At the turn of the twentieth century, sound recording corporations from the United States and Europe pursued repertoires and consumers from all over the world. Latin America and the Caribbean were a crucial part of the puzzle. As a modern imperial age unfolded and these businesses capitalized on old and new colonial maneuvers, phonograph culture thrived and recorded sound became a matter of everyday life. All these processes took place at the intersection of convoluted imperial networks, mundane interactions between corporate delegates and local artists, improvisations in matters of music and technology, emerging economic paradigms, and unprecedented cultural formations mediated by new ideas about modernity and entertainment.

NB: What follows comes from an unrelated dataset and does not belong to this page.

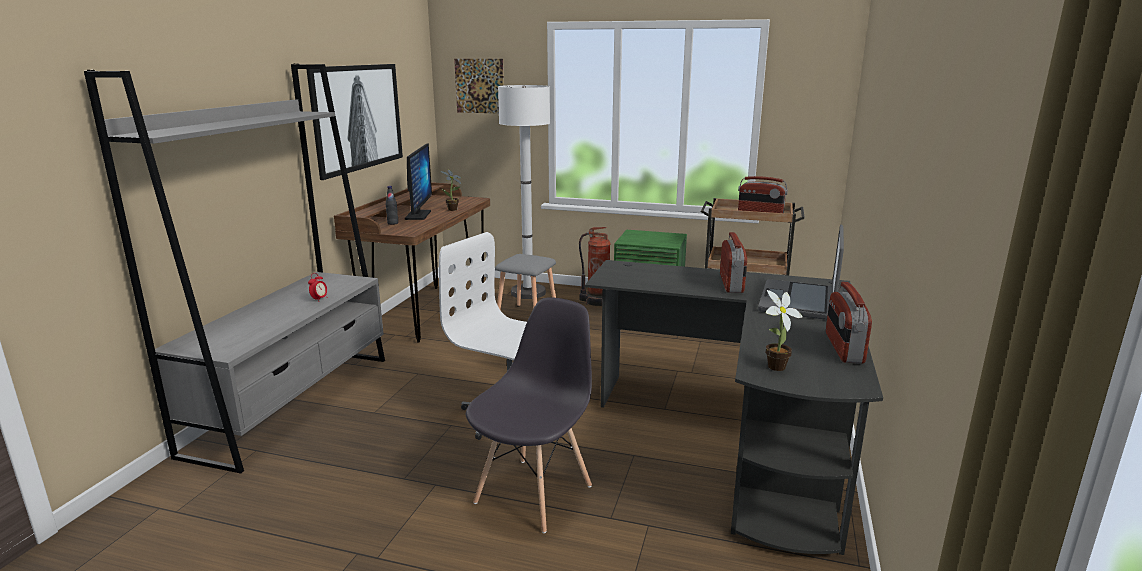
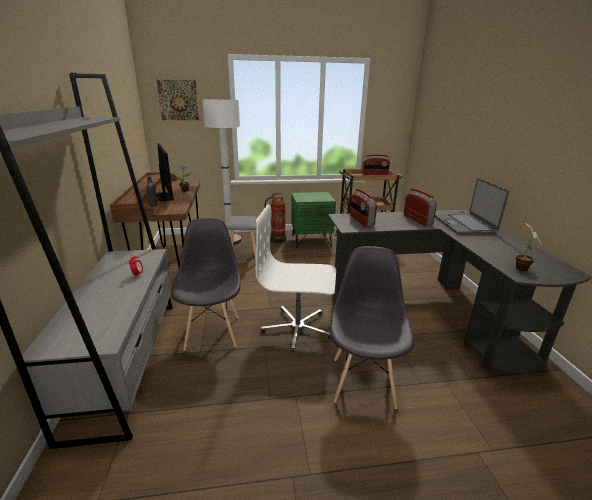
camera: 25 degrees left, 5 degrees up
picture [306,64,403,180] -> none
radio [826,282,872,364] -> radio moved to [350,189,377,227]
none -> grey chair [171,218,241,351]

Talking Machine Empires offers a fascinating cultural and colonial history of the dawn of the sound recording industry in Latin America and the Caribbean in the acoustic era, before microphones and loudspeakers. The details in that history reveal unambiguous imperial practices: sending recording expeditions to the realms of the cultural Other, mobilizing performers from one continent to another, taking their labor and talent for granted, extracting sound and natural resources along with material and immaterial culture, and profiting from all of that by virtue of the imbalances of global capitalism and the enduring strength of coloniality. At the same time, it is a history full of intercultural exchanges around and through recorded media, just as it is a history of musical innovation, resistance, and cultural autonomy despite and because of the unevenness of corporate imperialism and the resilience of coloniality.

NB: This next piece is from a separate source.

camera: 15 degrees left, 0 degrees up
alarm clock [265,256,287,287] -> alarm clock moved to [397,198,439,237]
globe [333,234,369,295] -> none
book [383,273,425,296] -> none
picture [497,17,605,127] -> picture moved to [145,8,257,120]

Using a vast array of primary resources, including original recording ledgers and travelogues, Talking Machine Empires explores not only the swift globalization of recorded sound in the early twentieth century but also the asymmetries that continue to shape the worlds of music and entertainment today.
Sergio Ospina Romero is Assistant Professor of Musicology at the Jacobs School of Music at Indiana University. He writes mostly about sound recording technologies and jazz in the early twentieth century. He is the author of three books and of several articles, book chapters, and other pieces published across the Americas, including flagship journals like JAMS, Ethnomusicology, and Twentieth-Century Music. Sergio is also an active musician. He leads his own Latin jazz quartet (Palonegro) and the salsa band La Salsoteca.